What is being asked: Every entry, from the first line to the last, should be output exactly.

[[ Provided material open ]]

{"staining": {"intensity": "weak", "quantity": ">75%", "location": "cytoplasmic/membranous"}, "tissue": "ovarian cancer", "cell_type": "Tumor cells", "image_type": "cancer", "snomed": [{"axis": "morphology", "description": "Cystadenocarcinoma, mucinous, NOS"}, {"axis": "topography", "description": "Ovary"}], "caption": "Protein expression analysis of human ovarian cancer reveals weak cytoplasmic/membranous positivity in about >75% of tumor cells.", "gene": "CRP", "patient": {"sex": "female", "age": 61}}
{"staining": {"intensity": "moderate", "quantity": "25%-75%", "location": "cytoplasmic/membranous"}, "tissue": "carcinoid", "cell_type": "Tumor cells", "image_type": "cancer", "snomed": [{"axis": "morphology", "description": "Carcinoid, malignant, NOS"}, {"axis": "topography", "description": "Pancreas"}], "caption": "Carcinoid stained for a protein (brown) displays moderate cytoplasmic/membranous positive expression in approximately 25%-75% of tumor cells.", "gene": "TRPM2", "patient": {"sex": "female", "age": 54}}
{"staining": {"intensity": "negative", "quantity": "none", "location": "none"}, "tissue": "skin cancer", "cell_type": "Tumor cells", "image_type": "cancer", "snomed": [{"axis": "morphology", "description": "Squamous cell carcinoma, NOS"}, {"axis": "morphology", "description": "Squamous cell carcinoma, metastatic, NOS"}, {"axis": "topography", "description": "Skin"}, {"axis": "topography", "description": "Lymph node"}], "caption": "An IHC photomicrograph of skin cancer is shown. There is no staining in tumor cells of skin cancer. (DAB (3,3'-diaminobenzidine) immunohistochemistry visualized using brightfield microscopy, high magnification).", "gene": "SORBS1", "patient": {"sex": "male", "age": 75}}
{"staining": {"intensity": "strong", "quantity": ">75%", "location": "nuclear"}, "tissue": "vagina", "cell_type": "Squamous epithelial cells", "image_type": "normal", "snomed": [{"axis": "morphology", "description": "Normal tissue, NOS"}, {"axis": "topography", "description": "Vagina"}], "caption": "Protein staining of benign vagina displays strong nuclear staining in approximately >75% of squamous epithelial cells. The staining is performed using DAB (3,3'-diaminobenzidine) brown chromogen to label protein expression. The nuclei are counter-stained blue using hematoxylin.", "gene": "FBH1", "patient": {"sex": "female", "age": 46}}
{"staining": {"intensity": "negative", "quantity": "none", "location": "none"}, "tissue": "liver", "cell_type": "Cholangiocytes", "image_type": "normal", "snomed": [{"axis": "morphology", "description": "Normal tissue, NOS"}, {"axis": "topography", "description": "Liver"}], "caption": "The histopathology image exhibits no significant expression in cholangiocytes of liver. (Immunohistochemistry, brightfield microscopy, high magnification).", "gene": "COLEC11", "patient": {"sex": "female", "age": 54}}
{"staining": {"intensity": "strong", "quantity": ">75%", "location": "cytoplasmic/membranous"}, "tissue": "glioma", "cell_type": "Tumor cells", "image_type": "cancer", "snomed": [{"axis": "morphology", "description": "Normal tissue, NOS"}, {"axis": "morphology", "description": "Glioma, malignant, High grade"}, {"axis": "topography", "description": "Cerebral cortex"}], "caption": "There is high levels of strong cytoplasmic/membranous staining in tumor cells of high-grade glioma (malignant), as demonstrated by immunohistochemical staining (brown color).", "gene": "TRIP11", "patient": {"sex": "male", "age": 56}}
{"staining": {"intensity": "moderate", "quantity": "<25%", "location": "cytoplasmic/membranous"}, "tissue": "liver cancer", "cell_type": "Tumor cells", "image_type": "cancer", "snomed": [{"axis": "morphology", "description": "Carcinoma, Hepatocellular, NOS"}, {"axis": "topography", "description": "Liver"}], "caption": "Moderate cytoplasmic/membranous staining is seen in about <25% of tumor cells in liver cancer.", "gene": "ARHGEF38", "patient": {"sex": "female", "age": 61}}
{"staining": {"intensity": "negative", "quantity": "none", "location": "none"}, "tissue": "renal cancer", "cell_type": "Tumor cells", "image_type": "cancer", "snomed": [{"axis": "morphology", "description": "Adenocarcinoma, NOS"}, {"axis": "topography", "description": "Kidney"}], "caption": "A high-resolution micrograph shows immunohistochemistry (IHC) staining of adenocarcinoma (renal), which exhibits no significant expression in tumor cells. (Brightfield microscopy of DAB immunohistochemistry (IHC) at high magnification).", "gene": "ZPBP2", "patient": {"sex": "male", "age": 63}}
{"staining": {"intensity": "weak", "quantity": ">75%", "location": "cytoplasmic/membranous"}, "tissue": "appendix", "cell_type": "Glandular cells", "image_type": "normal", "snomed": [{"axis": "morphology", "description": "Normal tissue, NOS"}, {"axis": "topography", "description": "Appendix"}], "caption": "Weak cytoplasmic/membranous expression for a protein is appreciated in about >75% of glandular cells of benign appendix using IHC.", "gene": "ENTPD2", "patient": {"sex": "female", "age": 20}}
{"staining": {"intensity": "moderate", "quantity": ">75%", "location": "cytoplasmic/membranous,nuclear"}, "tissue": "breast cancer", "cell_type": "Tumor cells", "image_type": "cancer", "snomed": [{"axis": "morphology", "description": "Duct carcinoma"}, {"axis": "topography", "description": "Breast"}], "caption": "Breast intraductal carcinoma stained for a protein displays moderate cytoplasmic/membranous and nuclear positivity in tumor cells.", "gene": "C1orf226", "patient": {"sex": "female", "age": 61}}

[[ Provided material closed ]]

Output of the task:
{"staining": {"intensity": "weak", "quantity": ">75%", "location": "cytoplasmic/membranous"}, "tissue": "ovarian cancer", "cell_type": "Tumor cells", "image_type": "cancer", "snomed": [{"axis": "morphology", "description": "Cystadenocarcinoma, mucinous, NOS"}, {"axis": "topography", "description": "Ovary"}], "caption": "Protein expression analysis of human ovarian cancer reveals weak cytoplasmic/membranous positivity in about >75% of tumor cells.", "gene": "CRP", "patient": {"sex": "female", "age": 61}}
{"staining": {"intensity": "moderate", "quantity": "25%-75%", "location": "cytoplasmic/membranous"}, "tissue": "carcinoid", "cell_type": "Tumor cells", "image_type": "cancer", "snomed": [{"axis": "morphology", "description": "Carcinoid, malignant, NOS"}, {"axis": "topography", "description": "Pancreas"}], "caption": "Carcinoid stained for a protein (brown) displays moderate cytoplasmic/membranous positive expression in approximately 25%-75% of tumor cells.", "gene": "TRPM2", "patient": {"sex": "female", "age": 54}}
{"staining": {"intensity": "negative", "quantity": "none", "location": "none"}, "tissue": "skin cancer", "cell_type": "Tumor cells", "image_type": "cancer", "snomed": [{"axis": "morphology", "description": "Squamous cell carcinoma, NOS"}, {"axis": "morphology", "description": "Squamous cell carcinoma, metastatic, NOS"}, {"axis": "topography", "description": "Skin"}, {"axis": "topography", "description": "Lymph node"}], "caption": "An IHC photomicrograph of skin cancer is shown. There is no staining in tumor cells of skin cancer. (DAB (3,3'-diaminobenzidine) immunohistochemistry visualized using brightfield microscopy, high magnification).", "gene": "SORBS1", "patient": {"sex": "male", "age": 75}}
{"staining": {"intensity": "strong", "quantity": ">75%", "location": "nuclear"}, "tissue": "vagina", "cell_type": "Squamous epithelial cells", "image_type": "normal", "snomed": [{"axis": "morphology", "description": "Normal tissue, NOS"}, {"axis": "topography", "description": "Vagina"}], "caption": "Protein staining of benign vagina displays strong nuclear staining in approximately >75% of squamous epithelial cells. The staining is performed using DAB (3,3'-diaminobenzidine) brown chromogen to label protein expression. The nuclei are counter-stained blue using hematoxylin.", "gene": "FBH1", "patient": {"sex": "female", "age": 46}}
{"staining": {"intensity": "negative", "quantity": "none", "location": "none"}, "tissue": "liver", "cell_type": "Cholangiocytes", "image_type": "normal", "snomed": [{"axis": "morphology", "description": "Normal tissue, NOS"}, {"axis": "topography", "description": "Liver"}], "caption": "The histopathology image exhibits no significant expression in cholangiocytes of liver. (Immunohistochemistry, brightfield microscopy, high magnification).", "gene": "COLEC11", "patient": {"sex": "female", "age": 54}}
{"staining": {"intensity": "strong", "quantity": ">75%", "location": "cytoplasmic/membranous"}, "tissue": "glioma", "cell_type": "Tumor cells", "image_type": "cancer", "snomed": [{"axis": "morphology", "description": "Normal tissue, NOS"}, {"axis": "morphology", "description": "Glioma, malignant, High grade"}, {"axis": "topography", "description": "Cerebral cortex"}], "caption": "There is high levels of strong cytoplasmic/membranous staining in tumor cells of high-grade glioma (malignant), as demonstrated by immunohistochemical staining (brown color).", "gene": "TRIP11", "patient": {"sex": "male", "age": 56}}
{"staining": {"intensity": "moderate", "quantity": "<25%", "location": "cytoplasmic/membranous"}, "tissue": "liver cancer", "cell_type": "Tumor cells", "image_type": "cancer", "snomed": [{"axis": "morphology", "description": "Carcinoma, Hepatocellular, NOS"}, {"axis": "topography", "description": "Liver"}], "caption": "Moderate cytoplasmic/membranous staining is seen in about <25% of tumor cells in liver cancer.", "gene": "ARHGEF38", "patient": {"sex": "female", "age": 61}}
{"staining": {"intensity": "negative", "quantity": "none", "location": "none"}, "tissue": "renal cancer", "cell_type": "Tumor cells", "image_type": "cancer", "snomed": [{"axis": "morphology", "description": "Adenocarcinoma, NOS"}, {"axis": "topography", "description": "Kidney"}], "caption": "A high-resolution micrograph shows immunohistochemistry (IHC) staining of adenocarcinoma (renal), which exhibits no significant expression in tumor cells. (Brightfield microscopy of DAB immunohistochemistry (IHC) at high magnification).", "gene": "ZPBP2", "patient": {"sex": "male", "age": 63}}
{"staining": {"intensity": "weak", "quantity": ">75%", "location": "cytoplasmic/membranous"}, "tissue": "appendix", "cell_type": "Glandular cells", "image_type": "normal", "snomed": [{"axis": "morphology", "description": "Normal tissue, NOS"}, {"axis": "topography", "description": "Appendix"}], "caption": "Weak cytoplasmic/membranous expression for a protein is appreciated in about >75% of glandular cells of benign appendix using IHC.", "gene": "ENTPD2", "patient": {"sex": "female", "age": 20}}
{"staining": {"intensity": "moderate", "quantity": ">75%", "location": "cytoplasmic/membranous,nuclear"}, "tissue": "breast cancer", "cell_type": "Tumor cells", "image_type": "cancer", "snomed": [{"axis": "morphology", "description": "Duct carcinoma"}, {"axis": "topography", "description": "Breast"}], "caption": "Breast intraductal carcinoma stained for a protein displays moderate cytoplasmic/membranous and nuclear positivity in tumor cells.", "gene": "C1orf226", "patient": {"sex": "female", "age": 61}}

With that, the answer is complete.